16º
A verdade persegue...
Ele estava nos píncaros da sua preeminência, o sucesso do seu projecto era tal que lhe apetecia festejar. Mas com quem? A única pessoa com quem lhe apetecia partilhar estava em viagem para uma nova vida e fora ele quem a ajudara a partir. Caminhava pela rua, pensativo, fazendo-se acompanhar da sua pasta de executivo. Os seus passos firmes, decididos; cada gesto um prolongamento da sua personalidade, forte e segura; os traços do rosto serenos; na boca o seu sorriso de sempre, cativante. Todo ele era uma espécie de íman, atraindo sobre si boas energias, atraindo pessoas e sucesso. Como podia um homem assim não ter com quem festejar? Era Inverno, era noite, era tarde. Teve de forçar a vista para encontrar o carro no parque de estacionamento subterrâneo. Ao dar à chave, nada. Nova tentativa e nada.
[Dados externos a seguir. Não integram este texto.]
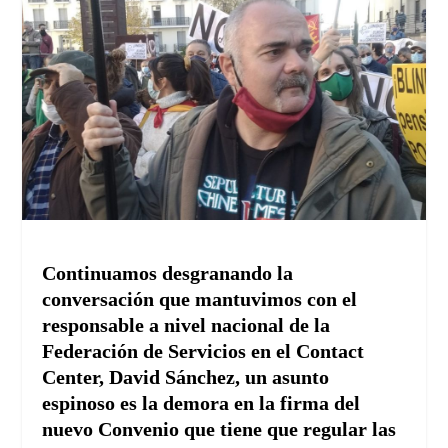
Continuamos desgranando la
conversación que mantuvimos con el
responsable a nivel nacional de la
Federación de Servicios en el Contact
Center, David Sánchez, un asunto
espinoso
es la demora en la firma del
nuevo Convenio que tiene que regular las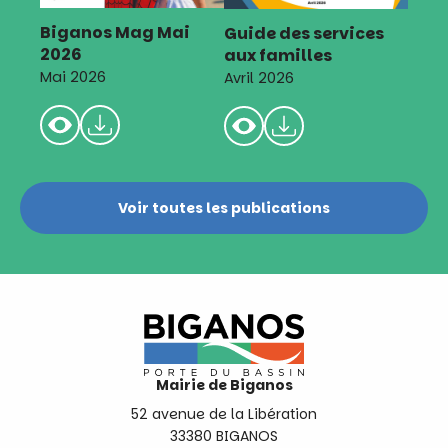
Biganos Mag Mai
Guide des services
2026
aux familles
Mai 2026
Avril 2026
Voir toutes les publications
Mairie de Biganos
52 avenue de la Libération
33380 BIGANOS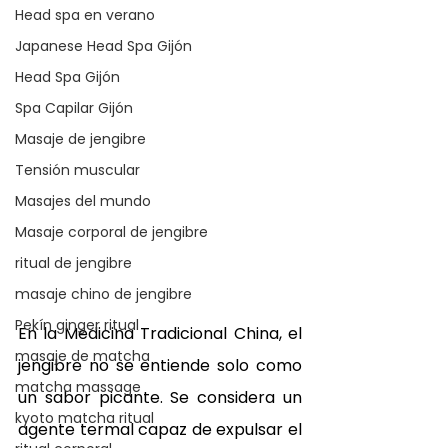
Head spa en verano
Japanese Head Spa Gijón
Head Spa Gijón
Spa Capilar Gijón
Masaje de jengibre
Tensión muscular
Masajes del mundo
Masaje corporal de jengibre
ritual de jengibre
masaje chino de jengibre
Pekín ginger ritual
En la Medicina Tradicional China, el 
masaje de matcha
jengibre no se entiende solo como 
matcha massage
un sabor picante. Se considera un 
kyoto matcha ritual
agente termal capaz de expulsar el 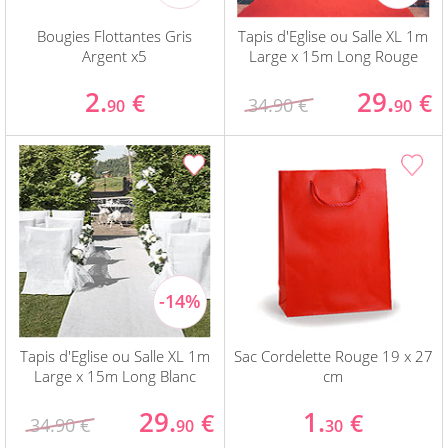
Bougies Flottantes Gris
Tapis d'Eglise ou Salle XL 1m
Argent x5
Large x 15m Long Rouge
2.
29.
€
€
34.90 €
90
90
Tapis d'Eglise ou Salle XL 1m
Sac Cordelette Rouge 19 x 27
Large x 15m Long Blanc
cm
29.
1.
€
€
34.90 €
90
30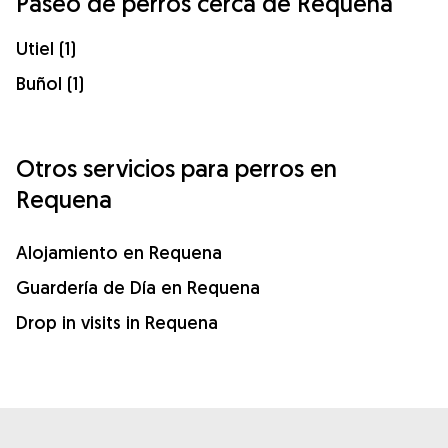
Paseo de perros cerca de Requena
Utiel (1)
Buñol (1)
Otros servicios para perros en
Requena
Alojamiento en Requena
Guardería de Día en Requena
Drop in visits in Requena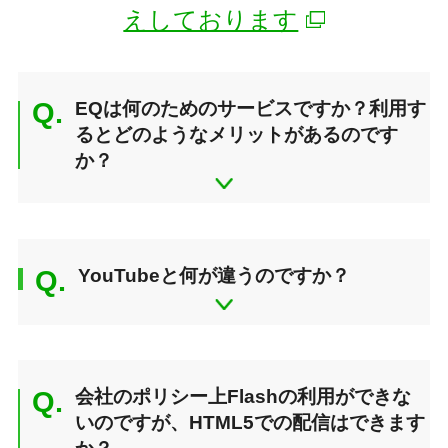
えしております
Q.
EQは何のためのサービスですか？利用す
るとどのようなメリットがあるのです
か？
Q.
YouTubeと何が違うのですか？
Q.
会社のポリシー上Flashの利用ができな
いのですが、HTML5での配信はできます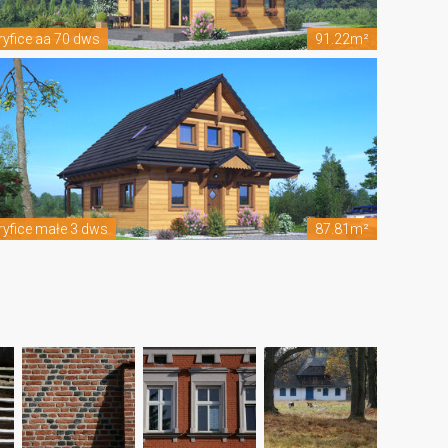
ryfice aa 70 dws
91.22m²
ryfice małe 3 dws
87.81m²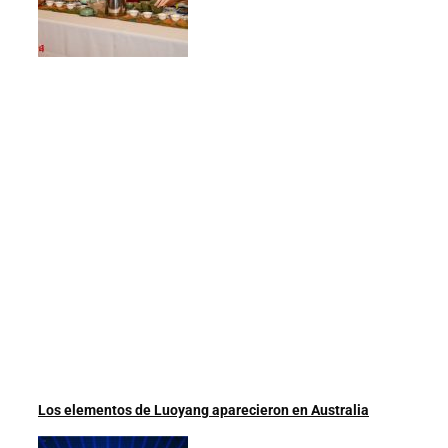
Los elementos de Luoyang aparecieron en Australia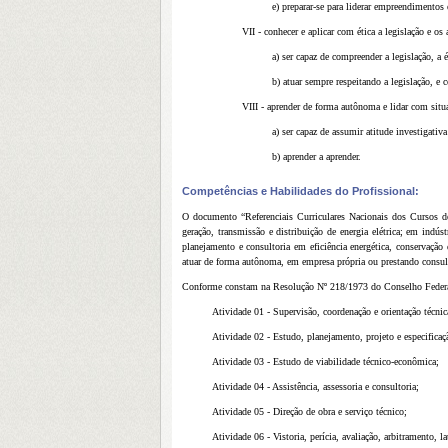
e) preparar-se para liderar empreendimentos
VII - conhecer e aplicar com ética a legislação e o
a) ser capaz de compreender a legislação, a 
b) atuar sempre respeitando a legislação, e
VIII - aprender de forma autônoma e lidar com situ
a) ser capaz de assumir atitude investigat
b) aprender a aprender.
Competências e Habilidades do Profissional:
O documento “Referenciais Curriculares Nacionais dos Cursos de
geração, transmissão e distribuição de energia elétrica; em indú
planejamento e consultoria em eficiência energética, conservação
atuar de forma autônoma, em empresa própria ou prestando consul
Conforme constam na Resolução Nº 218/1973 do Conselho Federal
Atividade 01 - Supervisão, coordenação e orientação técnic
Atividade 02 - Estudo, planejamento, projeto e especificaç
Atividade 03 - Estudo de viabilidade técnico-econômica;
Atividade 04 - Assistência, assessoria e consultoria;
Atividade 05 - Direção de obra e serviço técnico;
Atividade 06 - Vistoria, perícia, avaliação, arbitramento, la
Mas que diabo?!! Uns murmúrios no banco de trás, fizeram-no olhar o espelho. Nada, claro. Era só cansaço. De repente, vrummmmmm.... Pareceu perder o controlo e o carro bateu na parede, uns metros mais à frente, estridentemente.... Nada, ninguém por perto.Uma dor de cabeça. Fragmentos de pensamentos chegam-lhe numa torrente sem que ele conseguisse formular um raciocínio concreto. Os murmúrios tornam-se mais fortes, parecem estar dentro da sua cabeça. E ele deixa de pensar só para saber que prosa é aquela, qual a mensagem. Consegue reconhecer a voz dela! E lembra-se daquelas coxas que o envolveram tantas vezes com paixão, numa dócil entrega. Risos ensurdecedores esmagam os murmúrios, interrompem-lhe as imagens do passado, é o riso dela! Murmúrios misturados com risos na sua cabeça gritam-lhe agora a palavra vingança... Vingança! E foi obrigado a recordar o sangue, a faca grande de cabo vermelho... A custo consegue abrir a porta do carro. Deixa-se cair na frieza do chão, numa luta para sentir a matéria, para sentir o seu corpo, para sentir que está ali.... Era tudo imaginação sua, ele sabia-o, invadia-o o sentimento de culpa! Mais cedo ou mais cedo ia pagar caro o pecado cometido!